Bien qu’ayant pris le parti, dans ces extraits de mes journaux de voyage, de ne pas retenir les remarques critiques, je ne peux m’empêcher ici de faire une exception :
Au terme d’une randonnée d’une demi-journée dans les villages et les palmeraies, sur environ une centaine d’enfants croisés pas un seul n’a omis d’assortir son “bonjour” d’une demande. Il n’y a pas si longtemps on avait droit aux formules complètes apprises par cœur : «bonjour monsieur (ou madame), comment tu t’appelles, donne-moi de l’argent». (Je repense à ce passage à côté d’une école, où tous les enfants, à la suite de l’instituteur, reprenaient à l’unisson : «Bonjour monsieur, bonjour madame, comment tu t’appelles ? où tu habites ? donne-moi de l’argent.») Maintenant dans la plupart des cas c’est plus expéditif : «Bonjour, un dirham» (ou comme si c’était plus convenable «Bonjour, un stylo»). Cette culture de la mendicité généralisée, c’est tout simplement consternant — dire que pour partie ce sont les touristes qui la suscitent et l’entretiennent (pour comble, en se donnant bonne conscience !). Quoi que l’on puisse offrir ça ne peut, bien sûr, changer la vie de ces enfants, par contre l’état d’esprit que cela engendre durablement... quels dégâts !...
Heureusement que parfois l’humour est là pour tempérer un peu cette réalité.

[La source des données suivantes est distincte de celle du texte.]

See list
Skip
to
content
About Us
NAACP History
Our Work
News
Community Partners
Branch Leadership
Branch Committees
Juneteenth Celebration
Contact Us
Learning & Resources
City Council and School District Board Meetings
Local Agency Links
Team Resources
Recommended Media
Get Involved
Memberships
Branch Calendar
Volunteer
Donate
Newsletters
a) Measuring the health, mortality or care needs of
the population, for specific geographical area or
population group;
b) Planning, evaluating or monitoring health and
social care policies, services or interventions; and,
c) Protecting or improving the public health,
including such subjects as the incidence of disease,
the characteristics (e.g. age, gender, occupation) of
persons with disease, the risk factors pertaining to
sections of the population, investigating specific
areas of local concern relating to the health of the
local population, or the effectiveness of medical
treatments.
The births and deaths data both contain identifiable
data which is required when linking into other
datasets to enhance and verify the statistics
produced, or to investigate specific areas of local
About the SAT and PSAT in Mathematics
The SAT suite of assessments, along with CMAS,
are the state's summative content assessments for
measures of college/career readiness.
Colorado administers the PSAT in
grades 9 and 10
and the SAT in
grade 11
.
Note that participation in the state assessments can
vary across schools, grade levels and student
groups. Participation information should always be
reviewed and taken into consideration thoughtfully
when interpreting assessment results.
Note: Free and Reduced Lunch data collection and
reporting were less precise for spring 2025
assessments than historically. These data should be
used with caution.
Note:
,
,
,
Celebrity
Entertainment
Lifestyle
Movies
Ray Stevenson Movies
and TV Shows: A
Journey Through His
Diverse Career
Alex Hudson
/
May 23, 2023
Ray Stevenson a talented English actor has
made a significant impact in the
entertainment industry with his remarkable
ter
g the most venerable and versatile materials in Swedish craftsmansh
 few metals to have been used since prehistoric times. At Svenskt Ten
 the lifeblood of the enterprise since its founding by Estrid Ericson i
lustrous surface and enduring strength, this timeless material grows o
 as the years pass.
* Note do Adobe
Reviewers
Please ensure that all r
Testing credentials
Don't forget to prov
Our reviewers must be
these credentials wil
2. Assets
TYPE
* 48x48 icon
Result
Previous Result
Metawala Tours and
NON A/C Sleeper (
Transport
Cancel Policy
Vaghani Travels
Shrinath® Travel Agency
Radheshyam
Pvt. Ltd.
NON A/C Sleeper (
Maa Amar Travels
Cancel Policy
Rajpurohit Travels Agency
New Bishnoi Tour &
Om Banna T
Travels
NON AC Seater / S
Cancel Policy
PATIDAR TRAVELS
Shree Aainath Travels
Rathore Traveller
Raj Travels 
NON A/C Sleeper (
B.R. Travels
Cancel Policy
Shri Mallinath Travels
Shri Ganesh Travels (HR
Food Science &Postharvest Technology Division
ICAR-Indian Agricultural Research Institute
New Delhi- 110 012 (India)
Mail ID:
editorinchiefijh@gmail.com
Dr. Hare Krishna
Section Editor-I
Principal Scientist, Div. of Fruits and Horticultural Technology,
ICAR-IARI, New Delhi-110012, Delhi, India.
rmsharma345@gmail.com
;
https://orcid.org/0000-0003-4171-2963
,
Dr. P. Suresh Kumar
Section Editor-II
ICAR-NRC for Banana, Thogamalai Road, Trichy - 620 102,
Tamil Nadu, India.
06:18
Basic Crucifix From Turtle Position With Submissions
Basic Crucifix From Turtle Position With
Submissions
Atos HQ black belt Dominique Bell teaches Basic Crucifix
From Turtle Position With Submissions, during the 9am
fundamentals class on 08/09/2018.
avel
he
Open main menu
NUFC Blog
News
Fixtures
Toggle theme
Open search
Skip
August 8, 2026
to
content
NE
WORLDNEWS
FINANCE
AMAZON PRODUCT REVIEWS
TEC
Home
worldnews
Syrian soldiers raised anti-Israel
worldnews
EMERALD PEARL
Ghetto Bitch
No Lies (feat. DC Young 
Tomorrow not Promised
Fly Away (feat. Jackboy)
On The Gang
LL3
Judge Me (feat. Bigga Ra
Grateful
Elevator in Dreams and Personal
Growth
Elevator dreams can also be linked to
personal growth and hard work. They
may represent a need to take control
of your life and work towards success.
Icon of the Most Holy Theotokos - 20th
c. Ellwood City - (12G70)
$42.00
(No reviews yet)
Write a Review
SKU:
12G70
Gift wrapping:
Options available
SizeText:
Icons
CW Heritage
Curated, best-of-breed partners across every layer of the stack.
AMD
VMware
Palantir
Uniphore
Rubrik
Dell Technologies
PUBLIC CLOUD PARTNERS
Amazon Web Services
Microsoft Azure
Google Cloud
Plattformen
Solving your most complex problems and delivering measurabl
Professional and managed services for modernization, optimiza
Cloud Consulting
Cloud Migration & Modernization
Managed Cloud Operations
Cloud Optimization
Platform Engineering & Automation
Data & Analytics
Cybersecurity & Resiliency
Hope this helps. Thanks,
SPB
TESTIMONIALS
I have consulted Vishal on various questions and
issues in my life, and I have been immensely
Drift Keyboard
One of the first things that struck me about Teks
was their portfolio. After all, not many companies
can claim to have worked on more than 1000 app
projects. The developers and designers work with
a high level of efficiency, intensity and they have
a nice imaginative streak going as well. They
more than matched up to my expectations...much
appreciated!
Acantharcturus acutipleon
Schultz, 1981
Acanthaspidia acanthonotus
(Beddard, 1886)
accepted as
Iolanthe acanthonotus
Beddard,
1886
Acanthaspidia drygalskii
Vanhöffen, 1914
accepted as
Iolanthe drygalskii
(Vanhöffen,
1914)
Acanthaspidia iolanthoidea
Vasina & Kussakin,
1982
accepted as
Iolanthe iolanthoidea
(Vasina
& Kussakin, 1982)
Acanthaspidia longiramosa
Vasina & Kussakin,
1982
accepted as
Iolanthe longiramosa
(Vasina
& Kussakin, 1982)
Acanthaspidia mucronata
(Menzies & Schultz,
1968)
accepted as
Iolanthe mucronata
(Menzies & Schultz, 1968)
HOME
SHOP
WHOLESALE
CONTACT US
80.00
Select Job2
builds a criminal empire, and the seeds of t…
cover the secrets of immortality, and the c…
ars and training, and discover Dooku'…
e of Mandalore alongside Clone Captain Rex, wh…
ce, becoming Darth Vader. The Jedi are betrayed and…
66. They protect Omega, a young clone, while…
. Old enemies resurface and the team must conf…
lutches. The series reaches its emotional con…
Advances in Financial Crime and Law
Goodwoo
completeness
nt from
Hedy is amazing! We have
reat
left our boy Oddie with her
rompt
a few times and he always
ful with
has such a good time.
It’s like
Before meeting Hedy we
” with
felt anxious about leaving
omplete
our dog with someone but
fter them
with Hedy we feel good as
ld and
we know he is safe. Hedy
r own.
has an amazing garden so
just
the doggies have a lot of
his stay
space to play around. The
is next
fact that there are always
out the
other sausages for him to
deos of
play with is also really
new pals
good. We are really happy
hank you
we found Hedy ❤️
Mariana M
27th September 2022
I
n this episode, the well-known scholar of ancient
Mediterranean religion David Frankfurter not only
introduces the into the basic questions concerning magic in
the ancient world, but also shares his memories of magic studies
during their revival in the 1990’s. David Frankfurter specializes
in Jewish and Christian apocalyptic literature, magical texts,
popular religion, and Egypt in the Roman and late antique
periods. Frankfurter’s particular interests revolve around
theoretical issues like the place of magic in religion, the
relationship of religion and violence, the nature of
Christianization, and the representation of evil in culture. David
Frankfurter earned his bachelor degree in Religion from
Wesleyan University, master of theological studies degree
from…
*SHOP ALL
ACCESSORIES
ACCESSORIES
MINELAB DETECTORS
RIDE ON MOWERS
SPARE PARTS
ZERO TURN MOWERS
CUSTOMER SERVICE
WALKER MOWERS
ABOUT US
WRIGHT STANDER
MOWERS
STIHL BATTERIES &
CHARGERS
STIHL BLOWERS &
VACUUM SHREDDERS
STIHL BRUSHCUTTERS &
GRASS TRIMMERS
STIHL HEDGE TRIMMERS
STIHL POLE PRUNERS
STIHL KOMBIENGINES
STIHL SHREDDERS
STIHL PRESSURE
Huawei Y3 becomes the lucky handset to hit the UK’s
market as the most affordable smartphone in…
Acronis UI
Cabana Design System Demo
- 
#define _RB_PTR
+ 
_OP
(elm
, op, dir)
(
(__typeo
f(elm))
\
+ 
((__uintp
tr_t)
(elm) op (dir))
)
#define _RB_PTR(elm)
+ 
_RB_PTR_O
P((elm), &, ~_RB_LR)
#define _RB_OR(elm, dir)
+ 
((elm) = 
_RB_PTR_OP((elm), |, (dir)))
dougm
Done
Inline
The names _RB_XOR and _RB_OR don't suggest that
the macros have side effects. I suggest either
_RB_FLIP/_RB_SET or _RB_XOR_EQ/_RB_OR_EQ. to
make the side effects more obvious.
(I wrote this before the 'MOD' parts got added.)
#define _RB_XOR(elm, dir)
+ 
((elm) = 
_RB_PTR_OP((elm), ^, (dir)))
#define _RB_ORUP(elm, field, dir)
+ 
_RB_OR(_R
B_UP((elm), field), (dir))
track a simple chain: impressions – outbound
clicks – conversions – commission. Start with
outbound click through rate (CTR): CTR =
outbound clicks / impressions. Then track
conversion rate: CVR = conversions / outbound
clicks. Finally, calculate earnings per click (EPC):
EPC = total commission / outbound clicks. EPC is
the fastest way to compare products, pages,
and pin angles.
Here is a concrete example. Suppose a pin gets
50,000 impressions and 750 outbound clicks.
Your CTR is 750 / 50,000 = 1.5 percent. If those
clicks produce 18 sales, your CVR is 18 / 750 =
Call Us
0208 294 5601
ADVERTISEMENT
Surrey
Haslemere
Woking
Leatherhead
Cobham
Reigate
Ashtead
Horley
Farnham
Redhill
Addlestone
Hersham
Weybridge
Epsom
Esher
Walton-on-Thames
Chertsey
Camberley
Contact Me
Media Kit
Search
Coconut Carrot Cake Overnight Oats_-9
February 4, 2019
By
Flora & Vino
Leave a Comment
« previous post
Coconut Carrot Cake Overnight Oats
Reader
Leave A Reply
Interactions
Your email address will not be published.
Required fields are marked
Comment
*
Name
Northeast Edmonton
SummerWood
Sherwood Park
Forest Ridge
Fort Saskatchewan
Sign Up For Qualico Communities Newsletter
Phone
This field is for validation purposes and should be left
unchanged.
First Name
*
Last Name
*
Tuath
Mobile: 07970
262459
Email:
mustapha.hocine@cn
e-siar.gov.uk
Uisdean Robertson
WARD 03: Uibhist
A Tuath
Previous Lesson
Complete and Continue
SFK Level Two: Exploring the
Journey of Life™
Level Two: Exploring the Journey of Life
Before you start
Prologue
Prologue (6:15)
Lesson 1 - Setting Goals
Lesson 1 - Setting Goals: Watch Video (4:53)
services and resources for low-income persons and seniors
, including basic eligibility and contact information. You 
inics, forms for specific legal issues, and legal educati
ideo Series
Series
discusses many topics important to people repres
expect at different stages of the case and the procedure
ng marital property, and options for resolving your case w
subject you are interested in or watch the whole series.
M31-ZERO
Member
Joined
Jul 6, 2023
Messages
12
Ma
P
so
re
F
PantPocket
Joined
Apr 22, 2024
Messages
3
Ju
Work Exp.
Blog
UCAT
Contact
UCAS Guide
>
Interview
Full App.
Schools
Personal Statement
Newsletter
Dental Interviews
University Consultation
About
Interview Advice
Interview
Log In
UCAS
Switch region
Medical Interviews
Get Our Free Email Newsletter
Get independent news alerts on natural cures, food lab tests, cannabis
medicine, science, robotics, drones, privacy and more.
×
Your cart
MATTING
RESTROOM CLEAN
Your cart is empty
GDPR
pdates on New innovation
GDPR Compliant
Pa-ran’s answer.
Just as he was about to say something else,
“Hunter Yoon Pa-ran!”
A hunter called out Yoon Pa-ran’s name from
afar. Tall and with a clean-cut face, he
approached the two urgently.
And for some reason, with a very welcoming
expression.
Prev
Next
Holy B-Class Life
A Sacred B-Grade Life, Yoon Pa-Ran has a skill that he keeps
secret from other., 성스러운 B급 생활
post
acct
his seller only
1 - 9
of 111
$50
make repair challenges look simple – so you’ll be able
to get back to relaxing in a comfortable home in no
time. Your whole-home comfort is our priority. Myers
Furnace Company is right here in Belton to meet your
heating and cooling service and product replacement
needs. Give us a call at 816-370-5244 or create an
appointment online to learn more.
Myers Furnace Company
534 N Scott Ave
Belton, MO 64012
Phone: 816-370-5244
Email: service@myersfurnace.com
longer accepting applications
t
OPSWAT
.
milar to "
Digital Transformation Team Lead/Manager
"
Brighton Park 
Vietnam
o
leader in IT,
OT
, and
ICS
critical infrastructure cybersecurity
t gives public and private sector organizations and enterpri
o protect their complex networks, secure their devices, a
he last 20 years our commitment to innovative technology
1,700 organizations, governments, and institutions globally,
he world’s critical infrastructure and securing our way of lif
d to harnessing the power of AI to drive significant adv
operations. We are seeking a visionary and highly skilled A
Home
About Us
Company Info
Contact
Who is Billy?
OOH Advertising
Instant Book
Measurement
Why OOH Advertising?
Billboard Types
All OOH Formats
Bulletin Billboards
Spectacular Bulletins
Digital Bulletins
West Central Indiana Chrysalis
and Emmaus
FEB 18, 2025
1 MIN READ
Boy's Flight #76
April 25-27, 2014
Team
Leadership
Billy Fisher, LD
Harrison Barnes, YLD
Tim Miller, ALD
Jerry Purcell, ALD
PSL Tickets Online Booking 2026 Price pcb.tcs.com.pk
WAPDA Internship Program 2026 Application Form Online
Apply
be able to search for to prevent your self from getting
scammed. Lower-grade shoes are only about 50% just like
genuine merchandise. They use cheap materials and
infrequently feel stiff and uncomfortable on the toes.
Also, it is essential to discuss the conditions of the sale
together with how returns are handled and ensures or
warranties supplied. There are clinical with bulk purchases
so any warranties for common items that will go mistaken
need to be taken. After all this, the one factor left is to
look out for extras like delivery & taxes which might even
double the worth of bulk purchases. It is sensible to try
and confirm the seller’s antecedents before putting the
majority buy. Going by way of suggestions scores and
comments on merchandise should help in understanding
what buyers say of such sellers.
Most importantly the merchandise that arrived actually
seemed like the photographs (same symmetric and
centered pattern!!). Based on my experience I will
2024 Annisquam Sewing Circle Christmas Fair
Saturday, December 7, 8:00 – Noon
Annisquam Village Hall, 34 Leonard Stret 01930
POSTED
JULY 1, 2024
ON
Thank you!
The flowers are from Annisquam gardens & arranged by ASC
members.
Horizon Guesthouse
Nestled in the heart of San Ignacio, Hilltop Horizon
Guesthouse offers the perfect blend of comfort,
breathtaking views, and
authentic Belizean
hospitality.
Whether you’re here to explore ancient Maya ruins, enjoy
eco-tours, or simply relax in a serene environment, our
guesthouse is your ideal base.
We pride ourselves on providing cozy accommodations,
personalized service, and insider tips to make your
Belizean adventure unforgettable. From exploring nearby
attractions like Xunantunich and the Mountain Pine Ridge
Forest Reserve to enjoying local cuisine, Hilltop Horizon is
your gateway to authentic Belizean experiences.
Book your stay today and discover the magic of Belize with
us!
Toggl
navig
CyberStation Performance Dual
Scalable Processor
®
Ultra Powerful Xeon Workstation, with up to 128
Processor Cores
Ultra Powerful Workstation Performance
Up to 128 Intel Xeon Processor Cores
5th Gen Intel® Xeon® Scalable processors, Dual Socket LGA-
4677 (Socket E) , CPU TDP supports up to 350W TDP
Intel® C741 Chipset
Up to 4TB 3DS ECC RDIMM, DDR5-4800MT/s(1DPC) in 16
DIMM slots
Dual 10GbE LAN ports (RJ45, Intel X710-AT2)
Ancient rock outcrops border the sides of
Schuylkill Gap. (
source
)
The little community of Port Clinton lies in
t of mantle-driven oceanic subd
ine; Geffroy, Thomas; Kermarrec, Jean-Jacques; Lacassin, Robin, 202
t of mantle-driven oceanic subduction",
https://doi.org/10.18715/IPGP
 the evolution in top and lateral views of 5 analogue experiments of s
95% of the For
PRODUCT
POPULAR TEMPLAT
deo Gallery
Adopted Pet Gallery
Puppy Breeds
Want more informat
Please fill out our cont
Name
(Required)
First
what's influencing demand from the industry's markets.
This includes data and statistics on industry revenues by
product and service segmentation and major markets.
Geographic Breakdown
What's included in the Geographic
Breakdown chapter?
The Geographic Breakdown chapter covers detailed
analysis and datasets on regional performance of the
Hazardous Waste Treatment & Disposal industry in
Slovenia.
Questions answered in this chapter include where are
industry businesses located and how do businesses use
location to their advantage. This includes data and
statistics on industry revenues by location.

Alors qu’en discussion avec des agriculteurs nous déclinions respectivement nos prénoms, un adolescent à bicyclette, passant à côté de nous sans s’arrêter, me dit avec un grand sourire : «moi je m’appelle Un-dirham».
On ne peut se lasser des flâneries dans les palmeraies. C’est la saison des labours, sur les petites parcelles la houe est tirée par un âne, voire un mulet. Aucun bruit de moteur ne vient troubler la quiétude des lieux — ce ne sont pas les injonctions, bien que constamment réitérées, du laboureur à son animal qui peuvent couvrir le chant des oiseaux, ni même le murmure de l’eau dans les canaux.
Il y a comme partout des femmes habillées de noir, mais ici la plupart, jeunes et moins jeunes, portent des vêtements de couleurs vives et chatoyantes : bleu, vert, jaune, fuchsia...
Je trouvais les cuillères en forme de louche particulièrement incommodes pour manger la soupe. C’est que je cherchais à les utiliser comme nos cuillères à soupe (et là mieux vaut avoir une grande bouche). Maintenant que j’en ai compris le bon usage ça va assurément nettement mieux !
Au soleil couchant, assis sur une pierre au pied d’un mur de terre, je regarde à travers les palmiers le ciel s’embraser, tout en goûtant à la fraîcheur aromatisée du soir, tandis que le mur me restitue dans le dos une part de la chaleur emmagasinée durant la journée. Avec le chant des criquets et de quelques oiseaux, c’est un spectacle complet — comme un “son et lumière” qui serait orchestré rien que pour moi.
Le retour sous la lune. Au détour des sentiers de la palmeraie, quelques silhouettes furtives de passants attardés. La gent animale se tait. Silence complet. Un rêve éveillé.